CNN Indonesia | Senin, 10/12/2018 19:32 WIB
Kubu Prabowo Sambangi KPU, Minta Diberi Izin Cek DPT Sekjen Partai Berkarya Priyo Budi Santoso. (CNN Indonesia/Bimo Wiwoho).
Jakarta, CNN Indonesia -- Para Sekretaris Jenderal partai pendukung dan pengusung pasangan capres-cawapres nomor urut 02, Prabowo Subianto-Sandiaga Uno meminta KPU mengizinkan partai politik peserta Pemilu 2019 melihat dan mengecek secara rinci keseluruhan data Daftar Pemilih Tetap (DPT). Termasuk mengenai seluruh digit angka pada Nomor Induk Kependudukan (NIK) pemilih.

Hal ini disampaikan mereka saat menyambangi kantor KPU di bilangan Menteng, Jakarta Pusat, Senin (10/12).

"Kalau kemungkinan menurut UU dibolehkan, apakah ada akses termasuk bagi parpol untuk sebetulnya kami diizinkan melihat secara lebih transparan sampai ke seluruh NIK-nya, membuka seluruh bintang tersebut," kata Sekjen Partai Berkarya Priyo Budi Santoso mewakili Koalisi tersebut.


Untuk diketahui bahwa 6 digit paling belakang pada NIK tidak dipublikasikan oleh KPU dalam DPT. Hal ini demi menjaga kerahasiaan data pribadi warga.


Menurut Priyo izin agar partai politik peserta pemilu diberikan akses melihat dan mengecek data DPT demi meminimalisir terjadinya kecurangan. Misalnya penggelembungan jumlah pemilih karena ada identitas ganda.

"Cara itu memungkinkan kami semua merasa nyaman. Sehingga kalau ada pihak-pihak tertentu yang menggunakan ini sebagai akrobat untuk menambahkan atau melambungkan suara, sejak awal kami sudah tahu bahwa kami ikut memeriksa itu," kata Priyo.

Priyo mengatakan bahwa KPU akan mempertimbangkan permintaan pihaknya. Sebelum memutuskan, KPU akan mengkaji dahulu aturan yang berlaku karena hal ini terkait dengan kerahasiaan data warga. Pihaknya, lanjut Priyo, berharap usulan yang disampaikan hari ini dapat diterima.

"Jawaban KPU, mereka akan rapatkan kembali jika memungkinkan. Tapi jika tidak memungkinkan, ya mereka tadi masih berlindung kepada UU," ujarnya.

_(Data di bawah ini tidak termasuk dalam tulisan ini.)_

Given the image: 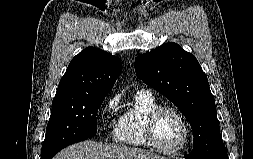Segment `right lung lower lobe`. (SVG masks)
Wrapping results in <instances>:
<instances>
[{
    "instance_id": "obj_1",
    "label": "right lung lower lobe",
    "mask_w": 253,
    "mask_h": 159,
    "mask_svg": "<svg viewBox=\"0 0 253 159\" xmlns=\"http://www.w3.org/2000/svg\"><path fill=\"white\" fill-rule=\"evenodd\" d=\"M81 141H82V140H81ZM77 142H79V141H77ZM75 143H76V142H75ZM60 150H61V149H60ZM60 150H59V151H60ZM56 153H57V152H56ZM56 153H55V154H56ZM55 154H53L49 159H51Z\"/></svg>"
}]
</instances>
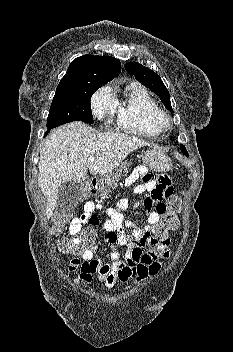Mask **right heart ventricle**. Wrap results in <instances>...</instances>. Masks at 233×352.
Instances as JSON below:
<instances>
[{"label": "right heart ventricle", "instance_id": "e07e8e85", "mask_svg": "<svg viewBox=\"0 0 233 352\" xmlns=\"http://www.w3.org/2000/svg\"><path fill=\"white\" fill-rule=\"evenodd\" d=\"M160 111L148 91L138 84H131L122 101H117V127L119 130L138 136H156L163 129L152 122Z\"/></svg>", "mask_w": 233, "mask_h": 352}]
</instances>
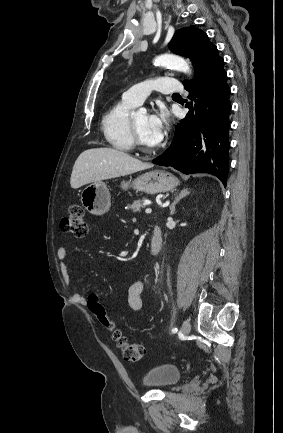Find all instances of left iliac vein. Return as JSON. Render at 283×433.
<instances>
[{
  "instance_id": "obj_1",
  "label": "left iliac vein",
  "mask_w": 283,
  "mask_h": 433,
  "mask_svg": "<svg viewBox=\"0 0 283 433\" xmlns=\"http://www.w3.org/2000/svg\"><path fill=\"white\" fill-rule=\"evenodd\" d=\"M191 329V324L188 320H184L182 324L181 333L185 336L188 335Z\"/></svg>"
}]
</instances>
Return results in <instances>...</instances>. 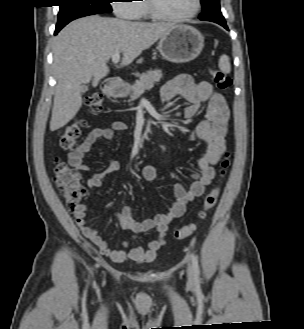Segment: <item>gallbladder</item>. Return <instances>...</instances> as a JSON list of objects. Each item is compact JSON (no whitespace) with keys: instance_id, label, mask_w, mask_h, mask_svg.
<instances>
[{"instance_id":"obj_1","label":"gallbladder","mask_w":304,"mask_h":329,"mask_svg":"<svg viewBox=\"0 0 304 329\" xmlns=\"http://www.w3.org/2000/svg\"><path fill=\"white\" fill-rule=\"evenodd\" d=\"M88 89H89V86H88V84H83V85L81 86V92H82V93H85V92H87V91H88Z\"/></svg>"}]
</instances>
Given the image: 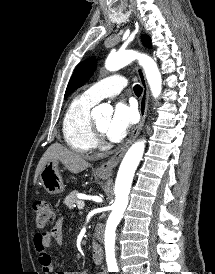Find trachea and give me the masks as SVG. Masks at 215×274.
I'll return each instance as SVG.
<instances>
[{"mask_svg": "<svg viewBox=\"0 0 215 274\" xmlns=\"http://www.w3.org/2000/svg\"><path fill=\"white\" fill-rule=\"evenodd\" d=\"M143 88L140 85H135L134 86V92L137 96H140L142 94Z\"/></svg>", "mask_w": 215, "mask_h": 274, "instance_id": "1", "label": "trachea"}]
</instances>
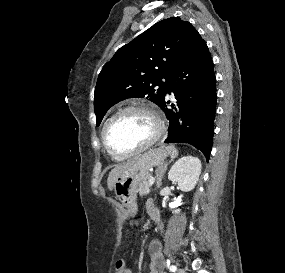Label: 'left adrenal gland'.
I'll list each match as a JSON object with an SVG mask.
<instances>
[{
	"mask_svg": "<svg viewBox=\"0 0 285 273\" xmlns=\"http://www.w3.org/2000/svg\"><path fill=\"white\" fill-rule=\"evenodd\" d=\"M171 161L172 160L166 162L165 164H163L160 167H158V169L156 170L157 188H160L163 175L165 174V172L167 170V166H168L169 163H171Z\"/></svg>",
	"mask_w": 285,
	"mask_h": 273,
	"instance_id": "1",
	"label": "left adrenal gland"
}]
</instances>
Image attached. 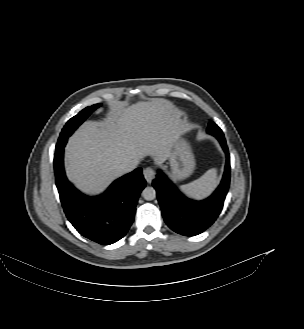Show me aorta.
Wrapping results in <instances>:
<instances>
[{
    "label": "aorta",
    "mask_w": 304,
    "mask_h": 329,
    "mask_svg": "<svg viewBox=\"0 0 304 329\" xmlns=\"http://www.w3.org/2000/svg\"><path fill=\"white\" fill-rule=\"evenodd\" d=\"M142 196L145 200L151 201L156 197V191L153 187H146L142 191Z\"/></svg>",
    "instance_id": "762f6f07"
}]
</instances>
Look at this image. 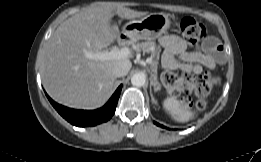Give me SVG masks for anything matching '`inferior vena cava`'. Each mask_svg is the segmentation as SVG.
<instances>
[{"label":"inferior vena cava","instance_id":"602c4592","mask_svg":"<svg viewBox=\"0 0 261 162\" xmlns=\"http://www.w3.org/2000/svg\"><path fill=\"white\" fill-rule=\"evenodd\" d=\"M131 68V62H121L114 66L113 75L115 77H124L128 74Z\"/></svg>","mask_w":261,"mask_h":162}]
</instances>
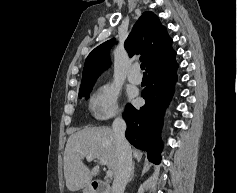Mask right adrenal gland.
<instances>
[{"mask_svg": "<svg viewBox=\"0 0 237 193\" xmlns=\"http://www.w3.org/2000/svg\"><path fill=\"white\" fill-rule=\"evenodd\" d=\"M134 169H135V163H133V165H132V171H131V175H130L128 182L132 181V179L134 177Z\"/></svg>", "mask_w": 237, "mask_h": 193, "instance_id": "right-adrenal-gland-1", "label": "right adrenal gland"}]
</instances>
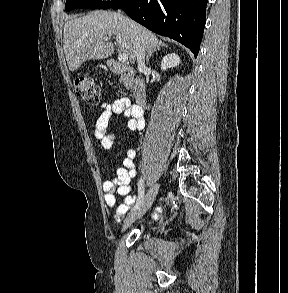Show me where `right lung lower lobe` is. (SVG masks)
<instances>
[{"label":"right lung lower lobe","mask_w":288,"mask_h":293,"mask_svg":"<svg viewBox=\"0 0 288 293\" xmlns=\"http://www.w3.org/2000/svg\"><path fill=\"white\" fill-rule=\"evenodd\" d=\"M208 0H121L113 9H123L151 31L170 37L199 52Z\"/></svg>","instance_id":"obj_1"}]
</instances>
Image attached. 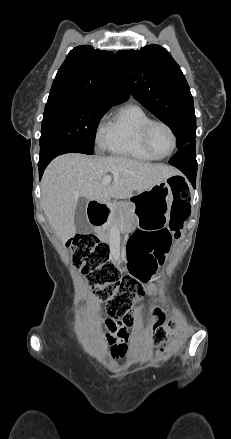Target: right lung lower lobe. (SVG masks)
Masks as SVG:
<instances>
[{
    "instance_id": "98d812e1",
    "label": "right lung lower lobe",
    "mask_w": 231,
    "mask_h": 439,
    "mask_svg": "<svg viewBox=\"0 0 231 439\" xmlns=\"http://www.w3.org/2000/svg\"><path fill=\"white\" fill-rule=\"evenodd\" d=\"M75 150L71 149V148H61L59 149L55 154L44 158V159H40L39 163H38V168H39V177L41 179L43 172L45 170V168L47 167V165L50 163V161L52 159H54L56 156L64 154V153H71L74 152Z\"/></svg>"
}]
</instances>
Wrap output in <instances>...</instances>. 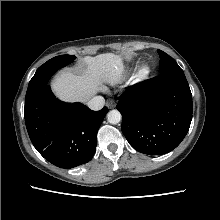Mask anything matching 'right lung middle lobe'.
<instances>
[{"label":"right lung middle lobe","instance_id":"1","mask_svg":"<svg viewBox=\"0 0 220 220\" xmlns=\"http://www.w3.org/2000/svg\"><path fill=\"white\" fill-rule=\"evenodd\" d=\"M75 58L74 55H60L41 65L29 82L26 97L33 95L45 86L58 69L72 63Z\"/></svg>","mask_w":220,"mask_h":220}]
</instances>
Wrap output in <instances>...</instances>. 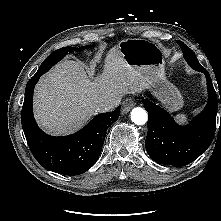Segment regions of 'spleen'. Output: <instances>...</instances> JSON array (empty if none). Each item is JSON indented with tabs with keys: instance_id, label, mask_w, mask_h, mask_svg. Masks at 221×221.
Instances as JSON below:
<instances>
[{
	"instance_id": "spleen-1",
	"label": "spleen",
	"mask_w": 221,
	"mask_h": 221,
	"mask_svg": "<svg viewBox=\"0 0 221 221\" xmlns=\"http://www.w3.org/2000/svg\"><path fill=\"white\" fill-rule=\"evenodd\" d=\"M180 122H186L187 121V116L184 114L177 115L176 117Z\"/></svg>"
}]
</instances>
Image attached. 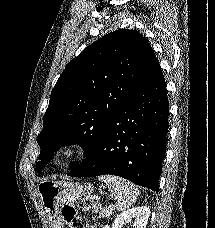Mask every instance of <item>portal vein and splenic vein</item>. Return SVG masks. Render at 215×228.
<instances>
[{
  "instance_id": "portal-vein-and-splenic-vein-1",
  "label": "portal vein and splenic vein",
  "mask_w": 215,
  "mask_h": 228,
  "mask_svg": "<svg viewBox=\"0 0 215 228\" xmlns=\"http://www.w3.org/2000/svg\"><path fill=\"white\" fill-rule=\"evenodd\" d=\"M109 208H110V210H112V208H113L112 204H111V206H109Z\"/></svg>"
}]
</instances>
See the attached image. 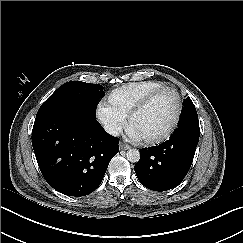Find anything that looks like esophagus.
Masks as SVG:
<instances>
[{
  "label": "esophagus",
  "instance_id": "esophagus-1",
  "mask_svg": "<svg viewBox=\"0 0 243 243\" xmlns=\"http://www.w3.org/2000/svg\"><path fill=\"white\" fill-rule=\"evenodd\" d=\"M119 147H120L121 150H128V149L131 148L130 145L123 143V142L119 143Z\"/></svg>",
  "mask_w": 243,
  "mask_h": 243
}]
</instances>
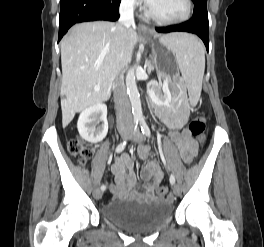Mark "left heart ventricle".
<instances>
[{
	"mask_svg": "<svg viewBox=\"0 0 264 247\" xmlns=\"http://www.w3.org/2000/svg\"><path fill=\"white\" fill-rule=\"evenodd\" d=\"M156 15L165 19H175L184 15L185 0H156L151 6Z\"/></svg>",
	"mask_w": 264,
	"mask_h": 247,
	"instance_id": "left-heart-ventricle-1",
	"label": "left heart ventricle"
}]
</instances>
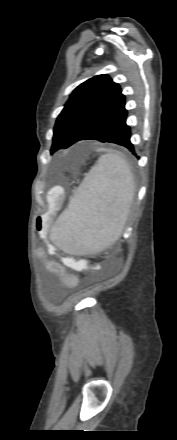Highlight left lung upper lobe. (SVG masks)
<instances>
[{
    "instance_id": "left-lung-upper-lobe-1",
    "label": "left lung upper lobe",
    "mask_w": 177,
    "mask_h": 440,
    "mask_svg": "<svg viewBox=\"0 0 177 440\" xmlns=\"http://www.w3.org/2000/svg\"><path fill=\"white\" fill-rule=\"evenodd\" d=\"M125 108L120 86L108 75H97L70 95L54 127L51 153L81 140Z\"/></svg>"
}]
</instances>
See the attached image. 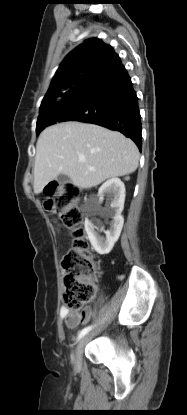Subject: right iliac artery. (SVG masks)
<instances>
[{
    "instance_id": "1",
    "label": "right iliac artery",
    "mask_w": 187,
    "mask_h": 415,
    "mask_svg": "<svg viewBox=\"0 0 187 415\" xmlns=\"http://www.w3.org/2000/svg\"><path fill=\"white\" fill-rule=\"evenodd\" d=\"M92 328L93 326H87L84 329H82L80 333L78 334V340L81 339L83 336H85Z\"/></svg>"
}]
</instances>
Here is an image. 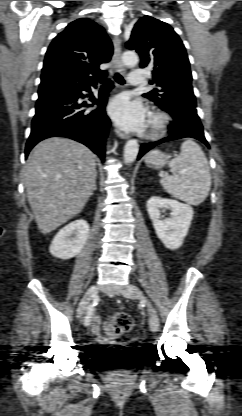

Secara terpisah, Dirjen Dukcapil Kemendagri Zudan Arif Fakhrullah mengatakan bahwa di dalam DPT tercantum elemen NIK dan Nomor Kartu Keluarga (KK). Sedianya, kedua elemen penting tersebut tidak dibuka bersamaan, tapi salah satu elemen saja karena bisa disalahgunakan. Misalnya untuk registrarsi kartu prabayar demi kepentingan tertentu.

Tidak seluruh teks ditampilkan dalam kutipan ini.